По ту сторону зеленой изгороди стоял человек; ростом он был не ниже старика, годами не моложе его, волосом так же сед, только, пожалуй, рубище у него было еще более жалким. Почти двойник.
Подпирался он длинной палкой.
— Я вас спрашиваю, куда вы идете? — продолжал незнакомец.
— Скажите прежде, где я нахожусь, — ответил старик спокойно, почти высокомерно.
Незнакомец ответил:
— Находитесь вы в сеньории Танис, я здешний нищий, а вы здешний сеньор.
— Я?
— Да, вы маркиз де Лантенак.
Маркиз де Лантенак, впредь мы так и будем его именовать, сурово вымолвил:
— Что ж! Идите и сообщите обо мне.
Но незнакомец продолжал:
— Мы тут с вами оба дома, вы у себя в замке, а я у себя в лесу.

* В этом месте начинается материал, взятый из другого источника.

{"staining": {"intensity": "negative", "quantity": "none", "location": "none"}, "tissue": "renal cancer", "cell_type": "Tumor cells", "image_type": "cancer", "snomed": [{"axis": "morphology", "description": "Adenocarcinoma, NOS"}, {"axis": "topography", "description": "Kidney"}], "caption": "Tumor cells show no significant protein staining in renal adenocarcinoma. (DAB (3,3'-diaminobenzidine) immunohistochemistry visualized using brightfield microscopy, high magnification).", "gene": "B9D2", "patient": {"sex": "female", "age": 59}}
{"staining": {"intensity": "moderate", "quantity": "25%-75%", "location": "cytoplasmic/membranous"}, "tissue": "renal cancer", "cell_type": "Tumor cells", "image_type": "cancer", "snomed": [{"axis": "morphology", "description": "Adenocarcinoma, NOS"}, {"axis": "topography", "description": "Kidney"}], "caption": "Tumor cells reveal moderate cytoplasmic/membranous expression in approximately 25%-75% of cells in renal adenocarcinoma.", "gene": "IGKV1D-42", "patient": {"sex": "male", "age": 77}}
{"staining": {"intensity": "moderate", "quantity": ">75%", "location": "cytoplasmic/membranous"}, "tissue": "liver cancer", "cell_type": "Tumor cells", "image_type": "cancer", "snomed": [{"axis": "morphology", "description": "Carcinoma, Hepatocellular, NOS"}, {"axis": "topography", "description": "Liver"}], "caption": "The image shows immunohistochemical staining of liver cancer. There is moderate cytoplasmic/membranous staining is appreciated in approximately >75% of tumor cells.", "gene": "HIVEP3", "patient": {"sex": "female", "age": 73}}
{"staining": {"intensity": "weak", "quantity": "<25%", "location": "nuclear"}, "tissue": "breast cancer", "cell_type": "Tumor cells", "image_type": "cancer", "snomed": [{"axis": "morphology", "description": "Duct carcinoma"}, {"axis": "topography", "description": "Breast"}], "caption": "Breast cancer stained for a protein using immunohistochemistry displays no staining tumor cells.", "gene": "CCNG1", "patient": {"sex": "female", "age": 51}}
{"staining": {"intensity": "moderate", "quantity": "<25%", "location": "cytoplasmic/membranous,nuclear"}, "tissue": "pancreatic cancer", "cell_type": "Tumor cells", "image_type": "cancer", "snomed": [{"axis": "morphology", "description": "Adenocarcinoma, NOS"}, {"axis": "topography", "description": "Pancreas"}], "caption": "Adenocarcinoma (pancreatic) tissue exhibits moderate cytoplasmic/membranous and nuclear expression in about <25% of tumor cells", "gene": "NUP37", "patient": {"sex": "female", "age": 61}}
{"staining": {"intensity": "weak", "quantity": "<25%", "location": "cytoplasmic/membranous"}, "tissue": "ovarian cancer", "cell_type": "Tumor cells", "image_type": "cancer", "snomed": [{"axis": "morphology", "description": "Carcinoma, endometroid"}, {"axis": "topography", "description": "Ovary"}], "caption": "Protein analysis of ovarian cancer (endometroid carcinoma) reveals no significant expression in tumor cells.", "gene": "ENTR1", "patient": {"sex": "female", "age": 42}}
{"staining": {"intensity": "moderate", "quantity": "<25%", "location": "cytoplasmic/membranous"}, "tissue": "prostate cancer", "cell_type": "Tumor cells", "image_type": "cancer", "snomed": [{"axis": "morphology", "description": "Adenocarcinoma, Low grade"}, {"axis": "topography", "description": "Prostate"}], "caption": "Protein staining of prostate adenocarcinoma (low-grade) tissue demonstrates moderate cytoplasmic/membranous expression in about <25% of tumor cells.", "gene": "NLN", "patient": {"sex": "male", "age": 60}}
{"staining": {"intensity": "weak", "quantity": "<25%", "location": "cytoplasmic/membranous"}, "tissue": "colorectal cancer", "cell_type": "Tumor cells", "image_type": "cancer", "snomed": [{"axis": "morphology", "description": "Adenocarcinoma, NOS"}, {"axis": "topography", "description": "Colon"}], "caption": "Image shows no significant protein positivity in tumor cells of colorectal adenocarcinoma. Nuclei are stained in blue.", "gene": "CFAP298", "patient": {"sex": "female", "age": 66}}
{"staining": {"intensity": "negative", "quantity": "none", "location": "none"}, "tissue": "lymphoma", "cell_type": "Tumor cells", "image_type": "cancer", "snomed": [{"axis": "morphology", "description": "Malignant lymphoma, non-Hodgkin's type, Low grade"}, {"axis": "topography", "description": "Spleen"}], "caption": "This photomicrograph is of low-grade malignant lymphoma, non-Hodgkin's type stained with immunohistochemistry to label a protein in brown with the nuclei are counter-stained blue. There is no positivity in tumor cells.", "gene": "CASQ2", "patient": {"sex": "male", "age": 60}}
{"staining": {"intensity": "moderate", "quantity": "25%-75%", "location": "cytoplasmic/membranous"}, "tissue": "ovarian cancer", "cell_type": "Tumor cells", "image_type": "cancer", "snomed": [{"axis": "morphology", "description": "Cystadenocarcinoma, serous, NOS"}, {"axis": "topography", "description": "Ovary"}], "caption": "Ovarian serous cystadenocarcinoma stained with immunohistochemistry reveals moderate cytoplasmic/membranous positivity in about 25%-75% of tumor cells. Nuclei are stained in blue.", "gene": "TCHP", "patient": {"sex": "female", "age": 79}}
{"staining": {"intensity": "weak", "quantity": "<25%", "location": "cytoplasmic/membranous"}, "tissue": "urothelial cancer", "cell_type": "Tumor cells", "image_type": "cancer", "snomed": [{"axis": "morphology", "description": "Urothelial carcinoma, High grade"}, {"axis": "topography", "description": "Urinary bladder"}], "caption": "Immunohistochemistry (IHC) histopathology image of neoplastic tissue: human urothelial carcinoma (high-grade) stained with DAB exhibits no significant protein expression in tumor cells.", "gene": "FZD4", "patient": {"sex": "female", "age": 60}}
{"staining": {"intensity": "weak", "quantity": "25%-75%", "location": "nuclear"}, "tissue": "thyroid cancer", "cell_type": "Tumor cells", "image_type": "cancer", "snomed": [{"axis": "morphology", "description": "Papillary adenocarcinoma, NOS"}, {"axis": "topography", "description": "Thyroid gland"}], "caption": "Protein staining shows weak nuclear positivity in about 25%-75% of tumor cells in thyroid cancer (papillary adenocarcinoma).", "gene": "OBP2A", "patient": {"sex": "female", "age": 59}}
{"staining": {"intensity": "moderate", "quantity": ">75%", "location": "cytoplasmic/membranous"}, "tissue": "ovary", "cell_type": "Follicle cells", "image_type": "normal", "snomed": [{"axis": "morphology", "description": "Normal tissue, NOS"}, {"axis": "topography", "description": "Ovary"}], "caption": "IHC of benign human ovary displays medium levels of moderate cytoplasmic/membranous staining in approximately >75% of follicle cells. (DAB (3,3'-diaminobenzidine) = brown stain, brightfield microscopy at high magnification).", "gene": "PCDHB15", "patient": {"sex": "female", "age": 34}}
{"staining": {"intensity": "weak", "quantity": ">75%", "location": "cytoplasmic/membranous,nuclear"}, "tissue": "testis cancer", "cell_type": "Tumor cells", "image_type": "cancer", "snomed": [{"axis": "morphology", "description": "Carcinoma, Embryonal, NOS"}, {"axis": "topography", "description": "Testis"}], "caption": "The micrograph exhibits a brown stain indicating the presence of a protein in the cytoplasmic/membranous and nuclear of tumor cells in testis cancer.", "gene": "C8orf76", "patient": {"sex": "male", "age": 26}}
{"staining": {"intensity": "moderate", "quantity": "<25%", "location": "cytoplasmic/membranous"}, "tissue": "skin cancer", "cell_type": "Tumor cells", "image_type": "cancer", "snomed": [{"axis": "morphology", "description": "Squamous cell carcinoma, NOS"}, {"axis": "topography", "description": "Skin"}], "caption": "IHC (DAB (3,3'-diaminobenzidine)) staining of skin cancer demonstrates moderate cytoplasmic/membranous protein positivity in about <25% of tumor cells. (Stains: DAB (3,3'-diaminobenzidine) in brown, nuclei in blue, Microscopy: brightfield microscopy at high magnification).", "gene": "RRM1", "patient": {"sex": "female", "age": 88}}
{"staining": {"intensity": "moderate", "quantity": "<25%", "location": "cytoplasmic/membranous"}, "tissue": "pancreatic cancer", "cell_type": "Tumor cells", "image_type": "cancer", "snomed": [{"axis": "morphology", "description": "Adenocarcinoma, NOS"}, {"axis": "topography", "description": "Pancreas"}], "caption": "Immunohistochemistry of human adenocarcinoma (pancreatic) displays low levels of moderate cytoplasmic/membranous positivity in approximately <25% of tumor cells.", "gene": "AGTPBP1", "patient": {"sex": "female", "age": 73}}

— Довольно. Идите. Сообщите обо мне, — повторил маркиз.
Незнакомец спросил:
— Вы, я вижу, держите путь на ферму Соломинка. Так?
— Да.
— Не советую туда ходить.
— Почему?
— Потому что там синие.
— Сколько дней?
— Уже три дня.
— Жители фермы оказали им сопротивление?
— Какое там! Отперли перед ними все двери.
— Ах так! — сказал маркиз.
Незнакомец показал пальцем в сторону фермы, крыша которой еле виднелась из-за купы деревьев.
— Вот она, крыша, видите, господин маркиз?
— Вижу.
— А видите, что там такое наверху?
— Что-то вьется.
— Да.
— Флаг вьется.
— Трехцветный, — заключил незнакомец.
Еще с вершины дюны маркиз обратил внимание на этот предмет.
— Что это, кажется, в набат бьют?
— Да.
— А что тому причиной?
— Вы, должно быть.
— А почему ничего не слышно?
— Ветер относит.
Незнакомец спросил:
— Объявление видели?
— Видел.
— Вас разыскивают.
Затем, бросив беглый взгляд в сторону фермы, он добавил:
— Там целый полубатальон.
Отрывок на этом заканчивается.